The building is listed for $3 million, but it’s unlikely to sell for that if the buyer plans to demolish it.

“It’s hard to imagine someone spending $3 million to knock it down,” said Nick Arterburn, first vice president at the local office of CB Richard Ellis.

One scenario, local real estate experts said, is that a local developer has the building under contract while it tries to secure tenants for a build-to-suit office building.

At least two large downtown users of office space are in the market. Locally based law firm Bose McKinney is weighing whether to renew its lease at First Indiana Plaza, lease elsewhere or have a headquarters built, said Vicki Curtis, director of administration for the law firm. Its lease expires in 2008, she said. The firm occupies four floors, or about 50,000 square feet, of the office tower.

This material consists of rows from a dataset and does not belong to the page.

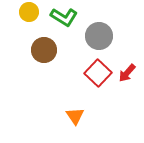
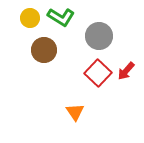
yellow circle: moved 1 px right, 6 px down
green L-shape: moved 3 px left
red arrow: moved 1 px left, 2 px up
orange triangle: moved 4 px up
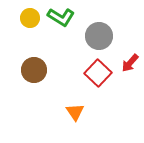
brown circle: moved 10 px left, 20 px down
red arrow: moved 4 px right, 8 px up
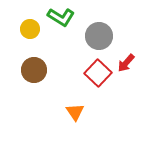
yellow circle: moved 11 px down
red arrow: moved 4 px left
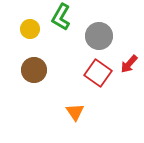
green L-shape: rotated 88 degrees clockwise
red arrow: moved 3 px right, 1 px down
red square: rotated 8 degrees counterclockwise
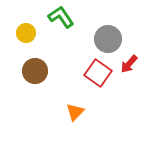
green L-shape: rotated 116 degrees clockwise
yellow circle: moved 4 px left, 4 px down
gray circle: moved 9 px right, 3 px down
brown circle: moved 1 px right, 1 px down
orange triangle: rotated 18 degrees clockwise
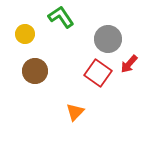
yellow circle: moved 1 px left, 1 px down
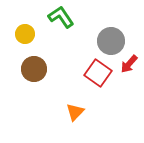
gray circle: moved 3 px right, 2 px down
brown circle: moved 1 px left, 2 px up
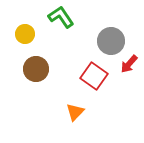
brown circle: moved 2 px right
red square: moved 4 px left, 3 px down
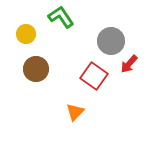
yellow circle: moved 1 px right
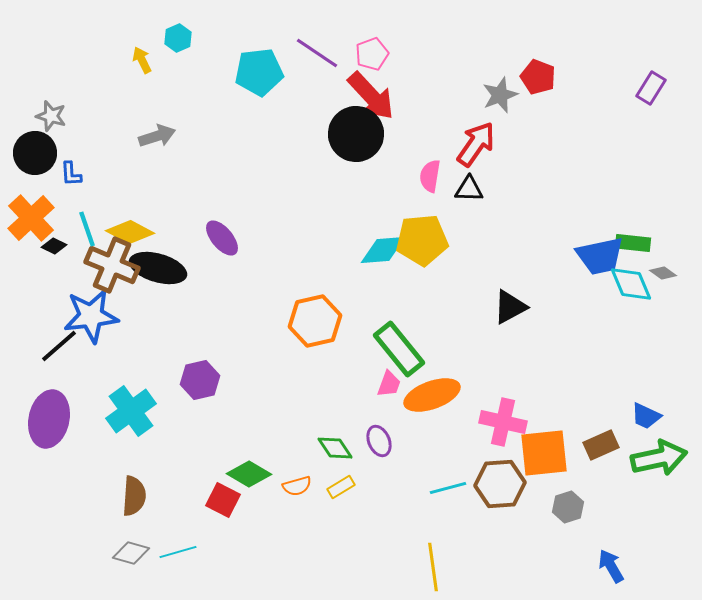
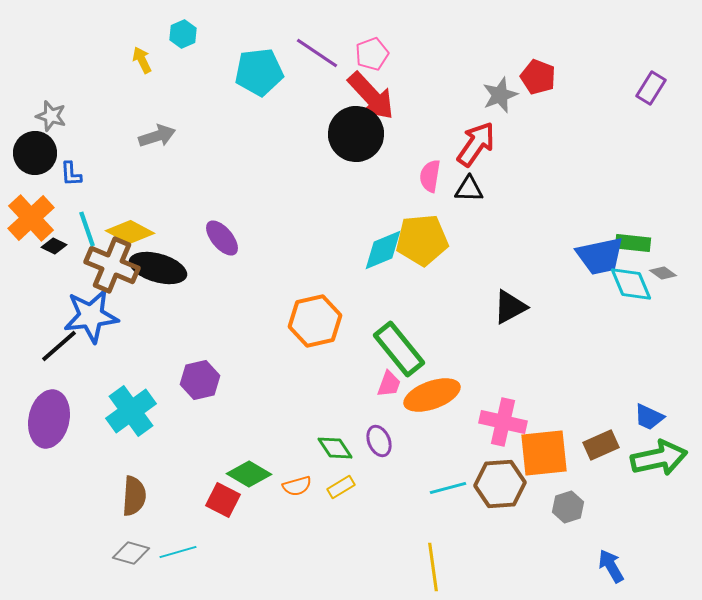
cyan hexagon at (178, 38): moved 5 px right, 4 px up
cyan diamond at (383, 250): rotated 18 degrees counterclockwise
blue trapezoid at (646, 416): moved 3 px right, 1 px down
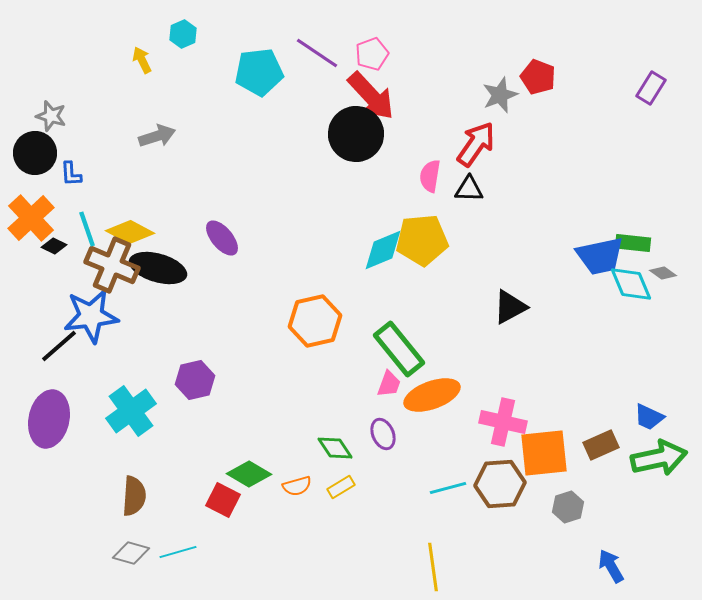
purple hexagon at (200, 380): moved 5 px left
purple ellipse at (379, 441): moved 4 px right, 7 px up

Bose McKinney doesn’t have a timetable for its decision but hopes to choose this year, she said.

The firm has a long-standing relationship with locally based Duke Realty Corp., which developed First Indiana Plaza in the early 1990s. Spokeswoman Donna Hovey said Duke doesn’t have the Zipper Building under contract.

Another downtown tenant, Columbus, Ohio-based Huntington National Bank, is also considering whether to renew or move, brokers said. The bank occupies 35,000 square feet, including a retail branch location, in Browning Investments Inc.’s Capital Center at 201 N. Illinois St. Representatives for Huntington couldn’t be reached for comment.

If two large tenants were to commit to a new office building, a build-to-suit on the site would make sense, local real estate experts said.

Although downtown multitenant office vacancy rates have held steady at about 16 percent in the past year, the market is bracing for a double whammy. Simon Property Group Inc.’s new headquarters at Capitol Avenue and Washington Street, set for completion in 2006, will empty Simon’s current 170,000 square feet of space at National City Center. And Guidant Corp.’s pending acquisition by Johnson & Johnson means an uncertain future for the medical device maker’s 60,000-square-foot headquarters in Bank One Tower.

Other real estate sources suggested the triangular-shaped Zipper Building site might be best suited for residential. Across Washington Street, Hearthview Residential successfully converted an office building at 110 E. Washington St. into high-end condos. Across Virginia Avenue, south-side developer Greg Allen is considering condos as one of the options for Jefferson Plaza, an eight-story office building Allen has under contract.